Suppose you need to interact briefly with people who speak a language you don’t understand. Let’s say you’re “undercover,” and you don’t want them to suspect that you aren’t one of them. You want to appear to belong.
One way to do that would be to learn the language.
We have a mental model of the world, and when someone tells us something, we add (maybe temporarily, maybe permanently) some new pieces to that model. We know how a lot about how the model behaves — what is possible and what isn’t — so we can reason based on it. Learning a language means learning how to translate sentences in that language into our own mental model. When we respond to what someone says, we translate some information about our (updated) model into words.
No one (yet) knows how to do that with a computer. Computers aren’t even close to being able to model the world as humans experience it. It’s not just that we don’t know how to “translate” language: there is nothing into which to translate it that could do the job of representing the world in the sense that we represent it in our minds.
So if learning the language isn’t an option, what else could you do? You’d observe common interactions. Someone says, “Hellozon der,” and the response is almost always, “Hidoyuh too!” When a person says, “Houzay bee-in hangeen?” the answer is usually “Goodz gold, danken fer asken!” You might be able to memorize enough common phrases and responses to fake your way through. You might even start to get a little sense of context — maybe, after one minute or more of conversation, if someone says, “Hellozon der,” the response is, “Gooden hellozen, morrow zeeya,” and it’s time to walk away.
While computer programmers don’t know how to make a computer “understand” anything the way humans do, rapid, systematic processing of massive amounts of data — even millions of times what any one human being could manage — is what computers do very well. What current AI does is like observing common phrases and responses — but far more of them that any human could, using existing data, like Reddit posts and responses — and tabulating the connections to create a “large language model.” Then it searches for patterns in the input and computes the most likely output.

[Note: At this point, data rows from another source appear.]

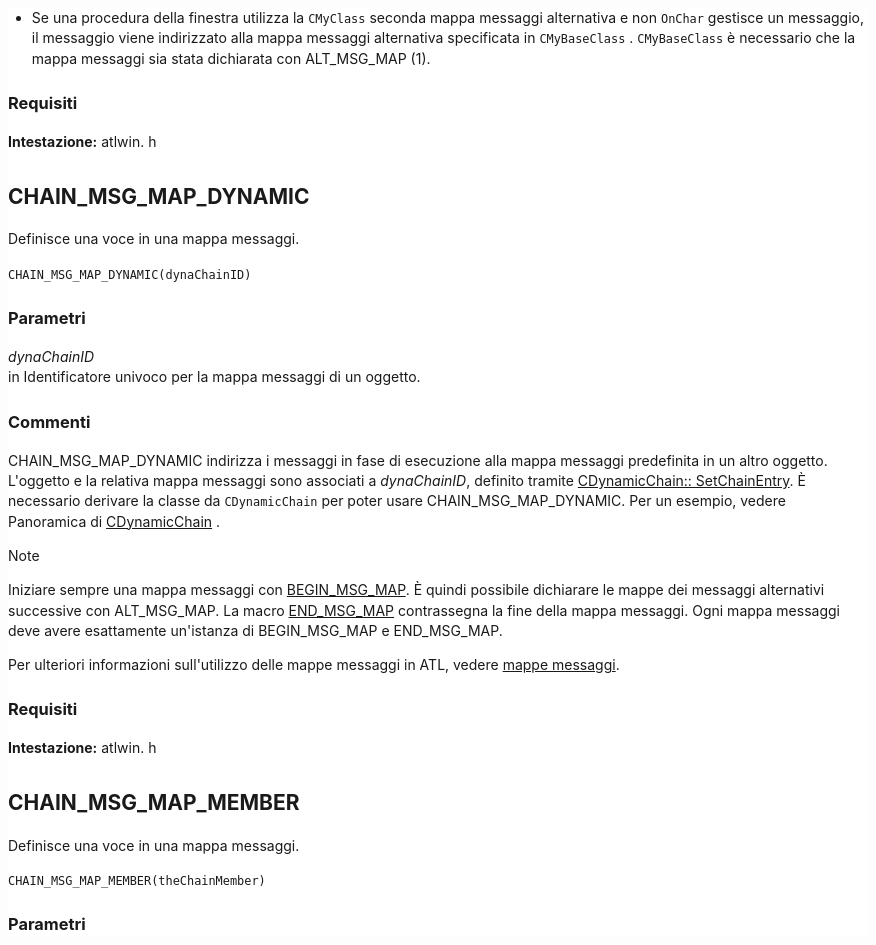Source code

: - Se una procedura della finestra utilizza la `CMyClass` seconda mappa messaggi alternativa e non `OnChar` gestisce un messaggio, il messaggio viene indirizzato alla mappa messaggi alternativa specificata in `CMyBaseClass` . `CMyBaseClass` è necessario che la mappa messaggi sia stata dichiarata con ALT_MSG_MAP (1).

### <a name="requirements"></a>Requisiti

**Intestazione:** atlwin. h

## <a name="chain_msg_map_dynamic"></a><a name="chain_msg_map_dynamic"></a> CHAIN_MSG_MAP_DYNAMIC

Definisce una voce in una mappa messaggi.

```
CHAIN_MSG_MAP_DYNAMIC(dynaChainID)
```

### <a name="parameters"></a>Parametri

*dynaChainID*<br/>
in Identificatore univoco per la mappa messaggi di un oggetto.

### <a name="remarks"></a>Commenti

CHAIN_MSG_MAP_DYNAMIC indirizza i messaggi in fase di esecuzione alla mappa messaggi predefinita in un altro oggetto. L'oggetto e la relativa mappa messaggi sono associati a *dynaChainID*, definito tramite [CDynamicChain:: SetChainEntry](cdynamicchain-class.md#setchainentry). È necessario derivare la classe da `CDynamicChain` per poter usare CHAIN_MSG_MAP_DYNAMIC. Per un esempio, vedere Panoramica di [CDynamicChain](../../atl/reference/cdynamicchain-class.md) .

> [!NOTE]
> Iniziare sempre una mappa messaggi con [BEGIN_MSG_MAP](#begin_msg_map). È quindi possibile dichiarare le mappe dei messaggi alternativi successive con ALT_MSG_MAP. La macro [END_MSG_MAP](#end_msg_map) contrassegna la fine della mappa messaggi. Ogni mappa messaggi deve avere esattamente un'istanza di BEGIN_MSG_MAP e END_MSG_MAP.

Per ulteriori informazioni sull'utilizzo delle mappe messaggi in ATL, vedere [mappe messaggi](../../atl/message-maps-atl.md).

### <a name="requirements"></a>Requisiti

**Intestazione:** atlwin. h

## <a name="chain_msg_map_member"></a><a name="chain_msg_map_member"></a> CHAIN_MSG_MAP_MEMBER

Definisce una voce in una mappa messaggi.

```
CHAIN_MSG_MAP_MEMBER(theChainMember)
```

### <a name="parameters"></a>Parametri
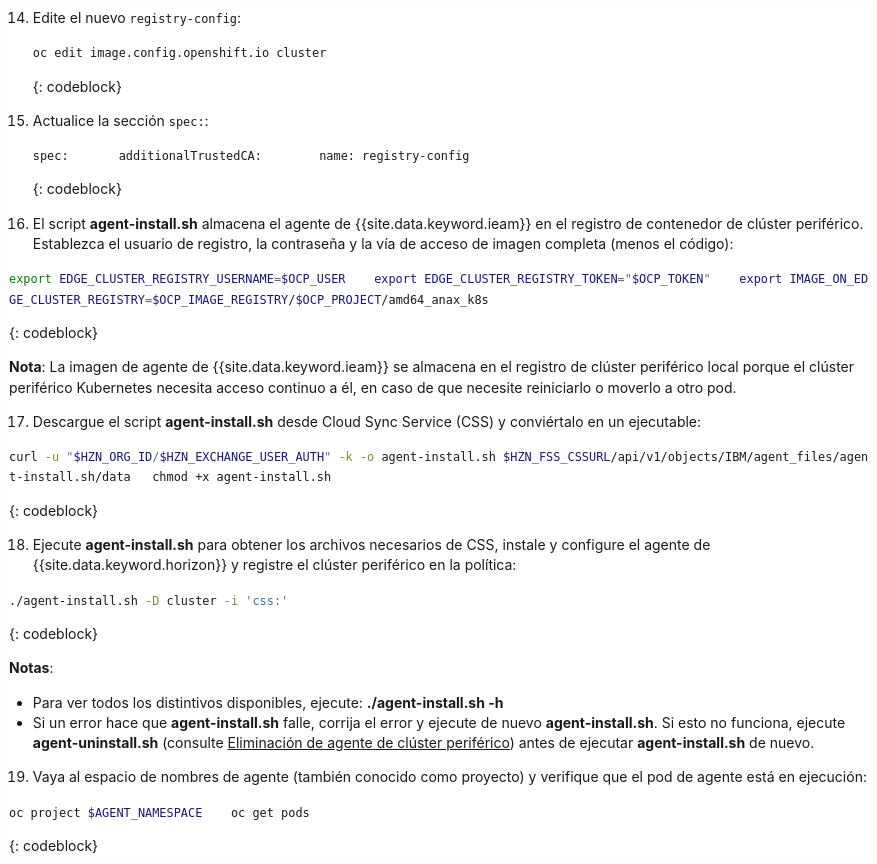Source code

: 14. Edite el nuevo `registry-config`:

    ```bash
    oc edit image.config.openshift.io cluster
    ```
    {: codeblock}

15. Actualice la sección `spec:`:

    ```bash
    spec:       additionalTrustedCA:        name: registry-config
    ```
    {: codeblock}

16. El script **agent-install.sh** almacena el agente de {{site.data.keyword.ieam}} en el registro de contenedor de clúster periférico. Establezca el usuario de registro, la contraseña y la vía de acceso de imagen completa (menos el código):

   ```bash
   export EDGE_CLUSTER_REGISTRY_USERNAME=$OCP_USER    export EDGE_CLUSTER_REGISTRY_TOKEN="$OCP_TOKEN"    export IMAGE_ON_EDGE_CLUSTER_REGISTRY=$OCP_IMAGE_REGISTRY/$OCP_PROJECT/amd64_anax_k8s
   ```
   {: codeblock}

   **Nota**: La imagen de agente de {{site.data.keyword.ieam}} se almacena en el registro de clúster periférico local porque el clúster periférico Kubernetes necesita acceso continuo a él, en caso de que necesite reiniciarlo o moverlo a otro pod.

17. Descargue el script **agent-install.sh** desde Cloud Sync Service (CSS) y conviértalo en un ejecutable:

   ```bash
   curl -u "$HZN_ORG_ID/$HZN_EXCHANGE_USER_AUTH" -k -o agent-install.sh $HZN_FSS_CSSURL/api/v1/objects/IBM/agent_files/agent-install.sh/data   chmod +x agent-install.sh
   ```
   {: codeblock}

18. Ejecute **agent-install.sh** para obtener los archivos necesarios de CSS, instale y configure el agente de {{site.data.keyword.horizon}} y registre el clúster periférico en la política:

   ```bash
   ./agent-install.sh -D cluster -i 'css:'
   ```
   {: codeblock}

   **Notas**:
   * Para ver todos los distintivos disponibles, ejecute: **./agent-install.sh -h**
   * Si un error hace que **agent-install.sh** falle, corrija el error y ejecute de nuevo **agent-install.sh**. Si esto no funciona, ejecute **agent-uninstall.sh** (consulte [Eliminación de agente de clúster periférico](../using_edge_services/removing_agent_from_cluster.md)) antes de ejecutar **agent-install.sh** de nuevo.

19. Vaya al espacio de nombres de agente (también conocido como proyecto) y verifique que el pod de agente está en ejecución:

   ```bash
   oc project $AGENT_NAMESPACE    oc get pods
   ```
   {: codeblock}
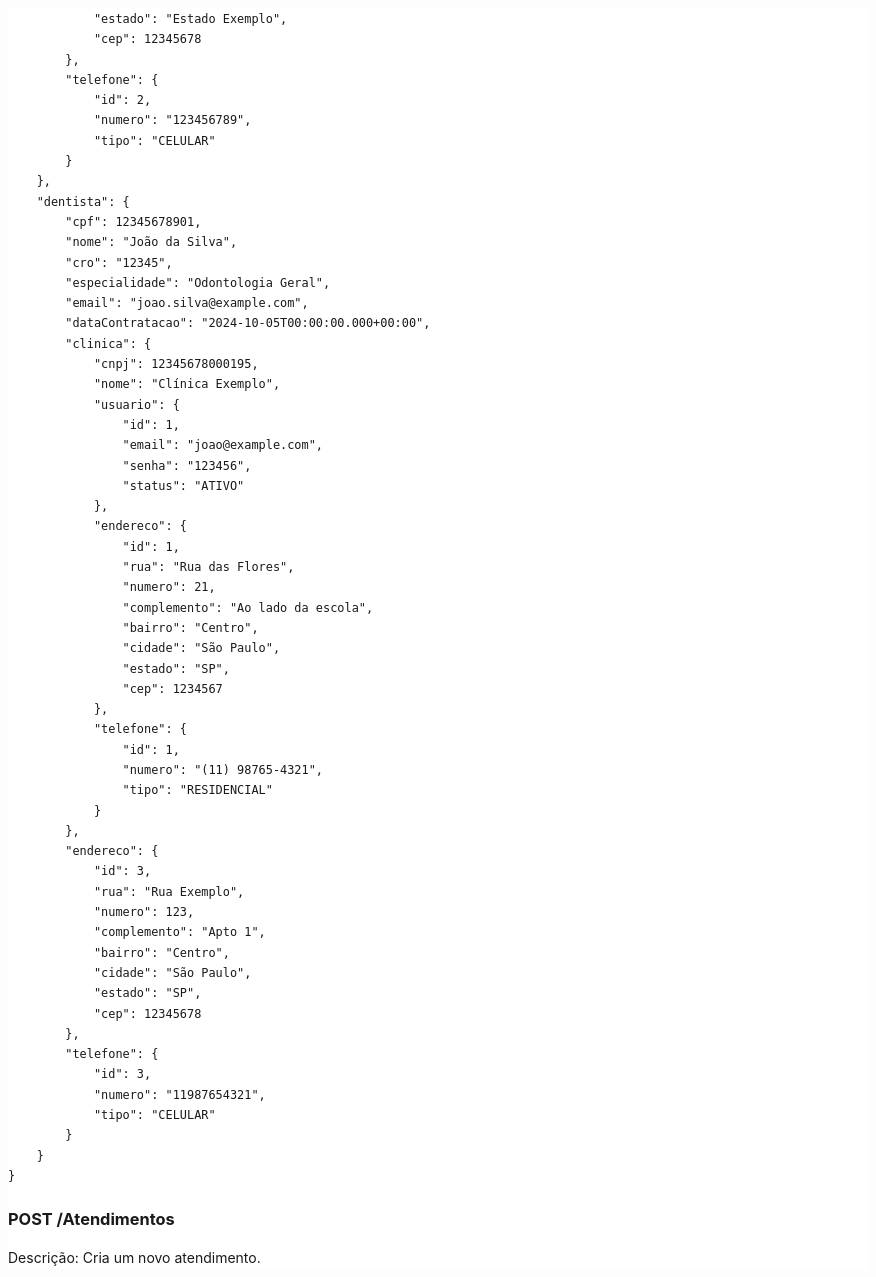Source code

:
 ```
            "estado": "Estado Exemplo",
            "cep": 12345678
        },
        "telefone": {
            "id": 2,
            "numero": "123456789",
            "tipo": "CELULAR"
        }
    },
    "dentista": {
        "cpf": 12345678901,
        "nome": "João da Silva",
        "cro": "12345",
        "especialidade": "Odontologia Geral",
        "email": "joao.silva@example.com",
        "dataContratacao": "2024-10-05T00:00:00.000+00:00",
        "clinica": {
            "cnpj": 12345678000195,
            "nome": "Clínica Exemplo",
            "usuario": {
                "id": 1,
                "email": "joao@example.com",
                "senha": "123456",
                "status": "ATIVO"
            },
            "endereco": {
                "id": 1,
                "rua": "Rua das Flores",
                "numero": 21,
                "complemento": "Ao lado da escola",
                "bairro": "Centro",
                "cidade": "São Paulo",
                "estado": "SP",
                "cep": 1234567
            },
            "telefone": {
                "id": 1,
                "numero": "(11) 98765-4321",
                "tipo": "RESIDENCIAL"
            }
        },
        "endereco": {
            "id": 3,
            "rua": "Rua Exemplo",
            "numero": 123,
            "complemento": "Apto 1",
            "bairro": "Centro",
            "cidade": "São Paulo",
            "estado": "SP",
            "cep": 12345678
        },
        "telefone": {
            "id": 3,
            "numero": "11987654321",
            "tipo": "CELULAR"
        }
    }
}

```
### POST /Atendimentos
Descrição: Cria um novo atendimento.
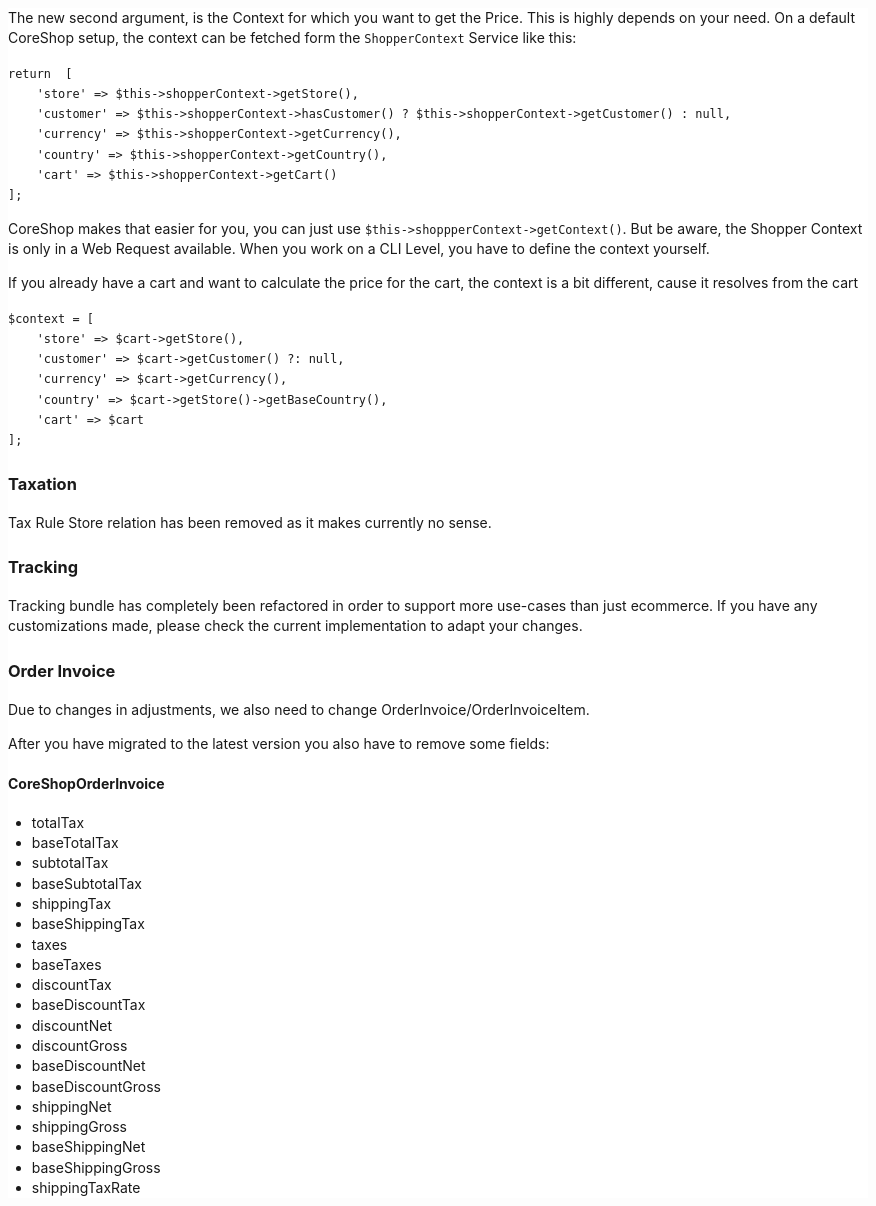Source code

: The new second argument, is the Context for which you want to get the Price. This is highly depends on your
need. On a default CoreShop setup, the context can be fetched form the `ShopperContext` Service like this:

```
return  [
    'store' => $this->shopperContext->getStore(),
    'customer' => $this->shopperContext->hasCustomer() ? $this->shopperContext->getCustomer() : null,
    'currency' => $this->shopperContext->getCurrency(),
    'country' => $this->shopperContext->getCountry(),
    'cart' => $this->shopperContext->getCart()
];
```

CoreShop makes that easier for you, you can just use ```$this->shoppperContext->getContext()```. But be aware, the Shopper Context is only in a Web Request available.
When you work on a CLI Level, you have to define the context yourself.

If you already have a cart and want to calculate the price for the cart, the context is a bit different, cause it resolves from the cart

```
$context = [
    'store' => $cart->getStore(),
    'customer' => $cart->getCustomer() ?: null,
    'currency' => $cart->getCurrency(),
    'country' => $cart->getStore()->getBaseCountry(),
    'cart' => $cart
];
```

### Taxation
Tax Rule Store relation has been removed as it makes currently no sense.

### Tracking
Tracking bundle has completely been refactored in order to support more use-cases than just ecommerce. If you have any customizations made, please check the current implementation to adapt your changes.

### Order Invoice
Due to changes in adjustments, we also need to change OrderInvoice/OrderInvoiceItem.

After you have migrated to the latest version you also have to remove some fields:

#### CoreShopOrderInvoice
- totalTax
- baseTotalTax
- subtotalTax
- baseSubtotalTax
- shippingTax
- baseShippingTax
- taxes
- baseTaxes
- discountTax
- baseDiscountTax
- discountNet
- discountGross
- baseDiscountNet
- baseDiscountGross
- shippingNet
- shippingGross
- baseShippingNet
- baseShippingGross
- shippingTaxRate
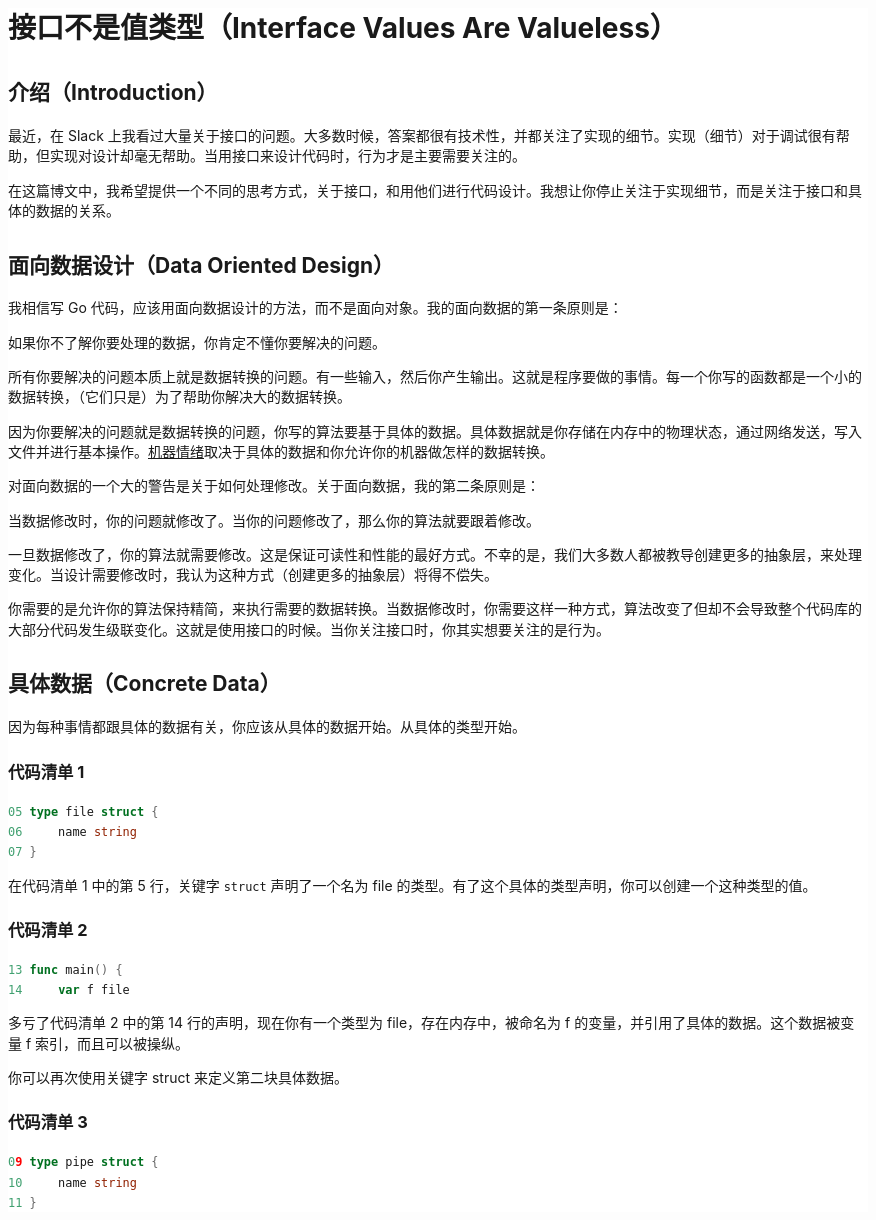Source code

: # 接口不是值类型（Interface Values Are Valueless）

## 介绍（Introduction）

最近，在 Slack 上我看过大量关于接口的问题。大多数时候，答案都很有技术性，并都关注了实现的细节。实现（细节）对于调试很有帮助，但实现对设计却毫无帮助。当用接口来设计代码时，行为才是主要需要关注的。

在这篇博文中，我希望提供一个不同的思考方式，关于接口，和用他们进行代码设计。我想让你停止关注于实现细节，而是关注于接口和具体的数据的关系。

## 面向数据设计（Data Oriented Design）

我相信写 Go 代码，应该用面向数据设计的方法，而不是面向对象。我的面向数据的第一条原则是：

如果你不了解你要处理的数据，你肯定不懂你要解决的问题。

所有你要解决的问题本质上就是数据转换的问题。有一些输入，然后你产生输出。这就是程序要做的事情。每一个你写的函数都是一个小的数据转换，（它们只是）为了帮助你解决大的数据转换。

因为你要解决的问题就是数据转换的问题，你写的算法要基于具体的数据。具体数据就是你存储在内存中的物理状态，通过网络发送，写入文件并进行基本操作。[机器情绪](https://mechanical-sympathy.blogspot.com/)取决于具体的数据和你允许你的机器做怎样的数据转换。

对面向数据的一个大的警告是关于如何处理修改。关于面向数据，我的第二条原则是：

当数据修改时，你的问题就修改了。当你的问题修改了，那么你的算法就要跟着修改。

一旦数据修改了，你的算法就需要修改。这是保证可读性和性能的最好方式。不幸的是，我们大多数人都被教导创建更多的抽象层，来处理变化。当设计需要修改时，我认为这种方式（创建更多的抽象层）将得不偿失。

你需要的是允许你的算法保持精简，来执行需要的数据转换。当数据修改时，你需要这样一种方式，算法改变了但却不会导致整个代码库的大部分代码发生级联变化。这就是使用接口的时候。当你关注接口时，你其实想要关注的是行为。

## 具体数据（Concrete Data）

因为每种事情都跟具体的数据有关，你应该从具体的数据开始。从具体的类型开始。

### 代码清单 1
```go
05 type file struct {
06     name string
07 }
```

在代码清单 1 中的第 5 行，关键字 `struct` 声明了一个名为 file 的类型。有了这个具体的类型声明，你可以创建一个这种类型的值。

### 代码清单 2
```go
13 func main() {
14     var f file
```

多亏了代码清单 2 中的第 14 行的声明，现在你有一个类型为 file，存在内存中，被命名为 f 的变量，并引用了具体的数据。这个数据被变量 f 索引，而且可以被操纵。

你可以再次使用关键字 struct 来定义第二块具体数据。

### 代码清单 3
```go
09 type pipe struct {
10     name string
11 }
```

No can give a satisfying answer to “how it works” because it doesn’t work the way it appears to work. Like the undercover agent, it appears to understand the language and give meaningful responses, but it doesn’t. It just uses a staggering amount of data — and some very sophisticated statistical analysis — to make a really good guess about what output you would expect. A literal accounting of “how it works” on any given input would run to millions of lines, but it still wouldn’t tell you anything you cared to know, because it’s just the process of making a “guess” based on tabulated statistics. At no point does it “understand” anything, or “draw conclusions” in the sense that a thinking human being does.
It’s not that they don’t understand how they work, only that they don’t know every line of code like a traditional program.
AI like this learns. It’s fed millions of documents or images and told what each is or something like that. Eventually, it can recognize what an apple looks like etc. This only happens because it can change it’s own programming. Because of this, it’s impossible for anyone to be able to predict exactly what it will do, or exactly what steps it will take to accomplish a task.
The original code was written by humans, but what the AI becomes has parts that have never been touched by a person.
Easiest way to properly explain it, is by explaining genetic algorithms first.
Imagine you take an electrical circuit, and just throw electric components onto it *completely randomly*. It’s a complete meaningless mess that makes no sense. You send electricity to it and you see the output on one of the wires – the circuit probably explodes or does nothing. This is fine.
You repeat the same process ten, hundred, thousand times. Finally you find a random combination of components that has some sort of output – 2 volts on the other end. You designate this circuit a successful one. Even though your goal is to get 10v output.
You take the successful one, and randomly replace few components on it. You do this a million times with the same “parent”, this creating a million slightly different “offsprings”. You try all of them out.
Many burn out, some do nothing, but there are a few that produce a number closer to the 10v you are looking for. Some might be 6, other 3, other 90.
You pick the closest one (6), designate it as parent, and repeat the process again.
You continue doing this until you get an answer with 10v.
Now, your circuit will be stupidly complicated, it will have a weird mess of things, paths that are isolated and never powered, connections that make no sense at all – but in the end it gives you the right answer.
This is the fundamental idea behind modern AI (neural networks). It’s very different too – but fundamentally you have the same garbled mess that somehow works and somehow produces the right answer.
AIs like ChatGPT and MidJourney are types of Neural Networks.
Neural networks are made of one part code and one million parts training data, which is then compressed into a “model” which is somewhere in the middle in terms of size.
Many people understand the code, but it is much harder to understand the models, mostly due to their sheer size, and also because they change so often, either due to tweaks in the code or introduction of new datasets.
Unlike traditional programming, which was more based on control over the machine, machine learning approaches are not concerned with controlling or understanding the machine, rather they are concerned with achieving results by supplying massive amounts of computational energy.